« Viet Nam-L'histoire politique des deux guerres – Guerre d'indépendance (1858-2954) et Guerre idéologique ou Nord-Sud (1945-1975) » de Nguyen Ngoc Chau, préfacé par Pierre Brocheux, 2020
Encore un livre sur les guerres du Viet Nam ? Beaucoup a été écrit sur elles, et par les plus prestigieux historiens. Que va nous apporter ce nouveau document écrit par surcroît par un non spécialiste ?
L’auteur l’a précisé, il voulait retransmettre à ceux qui sont intéressés par le Viet Nam et en particulier aux nouvelles générations issues de Vietnamiens établis hors de leur pays la connaissance de l’histoire passée, en essayant d’y intégrer le plus possible ce qu’il avait pu découvrir de plus de 150 documents et autres sources en Français, en Anglais et en Vietnamien. L’histoire reracontée n’est pas toujours complète, des parties ne s’y trouvent pas, parce que le sujet ne s’ y prête pas, ou par omission volontaire, par ignorance ou par méconnaissance. Et l’histoire de son pays présentée par un Vietnamien avec son cœur ne pouvait qu’être original.
Le livre se présente sous la forme d’un fresque, d’ une succession d’évènements – autant de petites histoires qui se lisent avec plaisir quand il ne s’agit pas de sujet ennuyeux. Parmi elles, celle inédite de 1925 en Chine montrait que Hồ Chí Minh savait parfaitement ce qu’ il faisait. Celle sur les partis politiques en 1945 faisait plus qu’ en parler, elle en dressait la liste. Celle du chapitre XI qui concerne le propre père de l’auteur est une révélation. Celle du 30 avril 1975 de Raoul Coutard a forme de symbole : elle marque la fin de l’épopée de la République du Viet Nam.
La guerre d’Indochine était une guerre des Français. La France voulait récupérer l’Indochine perdue aux mains des Japonais en 1945 et en faire des États sous sa tutelle dans le cadre de l’Union Française. Elle faisait cependant partie d’ une toute autre guerre, plus complexe, celle que les Vietnamiens appelaient la guerre d’indépendance. Cette guerre – des Vietnamiens, cette fois ci – hors la période de la guerre d’Indochine, est souvent méconnue. Les colonisateurs la considéraient comme des pillages de bandits ou de pirates qu’il fallait pacifier et ignoraient les multiples revendications qui leur avaient été présentées. L’auteur ne voulait pas qu’on l’oublie, parce qu’elle était une réalité et par devoir de mémoire. Les noms de ces patriotes qui, individuellement ou en groupe, s’étaient levés pour réclamer leur droit d’exister et de se gouverner eux-mêmes, ne peuplent-ils pas les rues des villes du Viet Nam quelqu’en soit le régime ?

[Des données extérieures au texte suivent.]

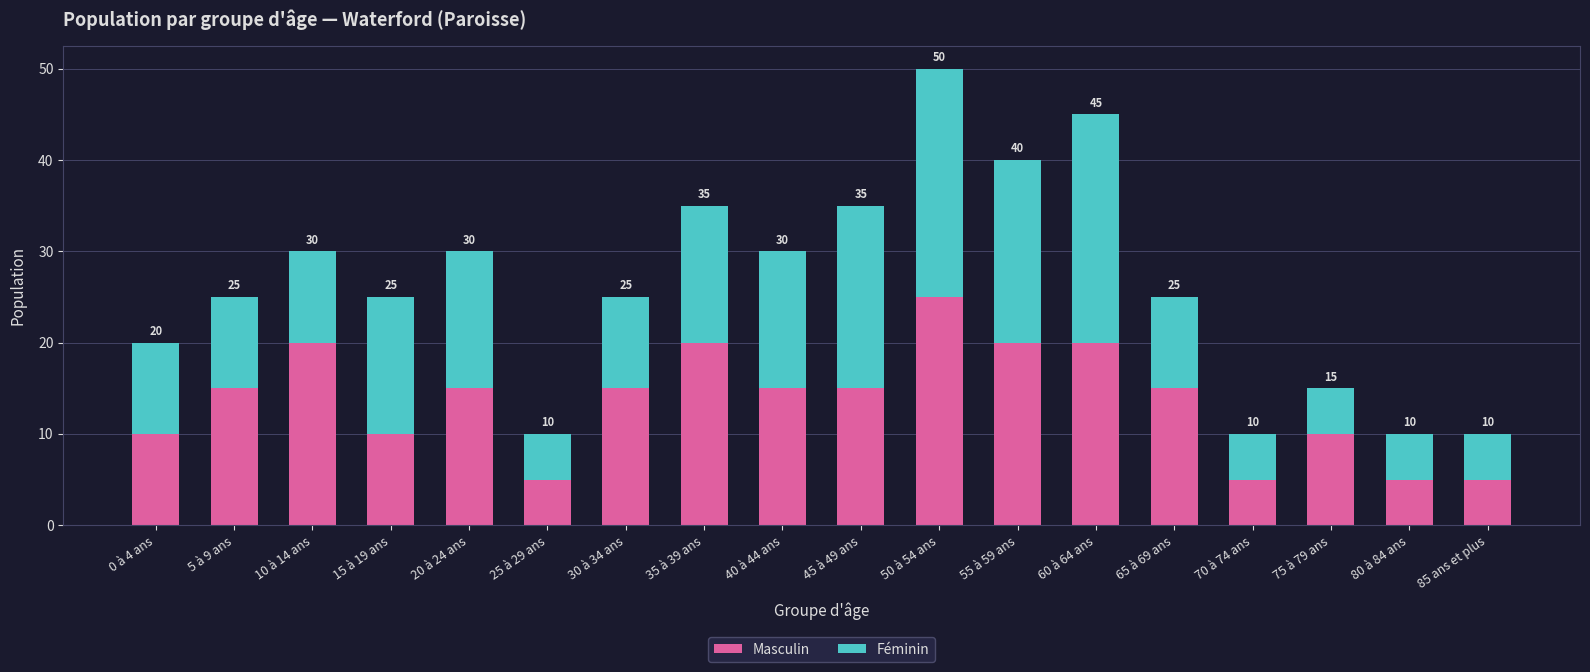

Which category has the highest value in the Masculin series?

50 à 54 ans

L’auteur l’avait-il fait exprès ? Au fur et à mesure qu’on avance dans la lecture de cet ouvrage de 462 pages, on voit se dégager un message. Ho Chi Minh et les communistes n’avaient pas l’exclusivité de l’amour de la patrie. Des Vietnamiens autres qu’eux, de la première guerre cités ci dessus autant que de la seconde, étaient aussi passés par des larmes, du sang et du sacrifice, pour cette même patrie, à leurs manières, suivant leurs propres idéaux. Ils visaient aussi construire pour eux et leurs descendants un futur selon leurs convictions qu’ils espéraient pouvoir durer.

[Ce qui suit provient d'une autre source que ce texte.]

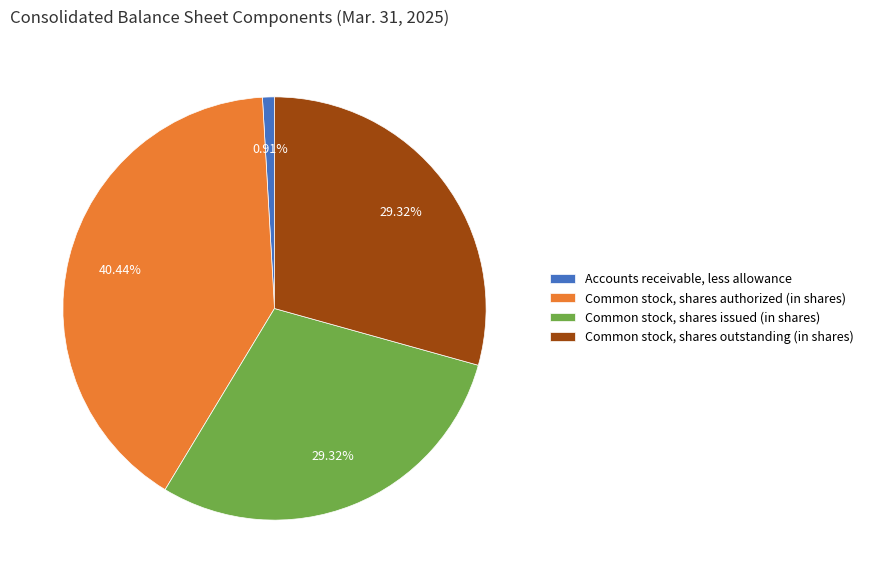

Which slice is the smallest?

Accounts receivable, less allowance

La préface de Pierre Brocheux se dístingue dans ce sens en expliquant « Cette histoire-témoignage étaye, sur plusieurs points, la vision d’un Sud Vietnam réel. Sachons gré à Châu de l’avoir fait » .
L’auteur se devait peut-être d’en parler. Plusieurs membres de sa famille des deux côtés maternel et paternel étaient tombés en combattant les Français dans la première guerre sans être pour autant membre du parti communiste vietnamien. Son père ancien commandant adjoint d’une des trois zones Viet Minh du Sud avait même décliné l’invitation de ce parti de le rejoindre. Et lui-même, était revenu travailler à Sài Gòn où il est né après ses études en France, en pleine seconde guerre.
Cet ouvrage est un livre de références tant les évènements sont exposés avec soin. Il mérite d’être présent dans la bibliothèque de tous ceux qui ont un faible pour ce pays qui a vécu toute cette période troublée.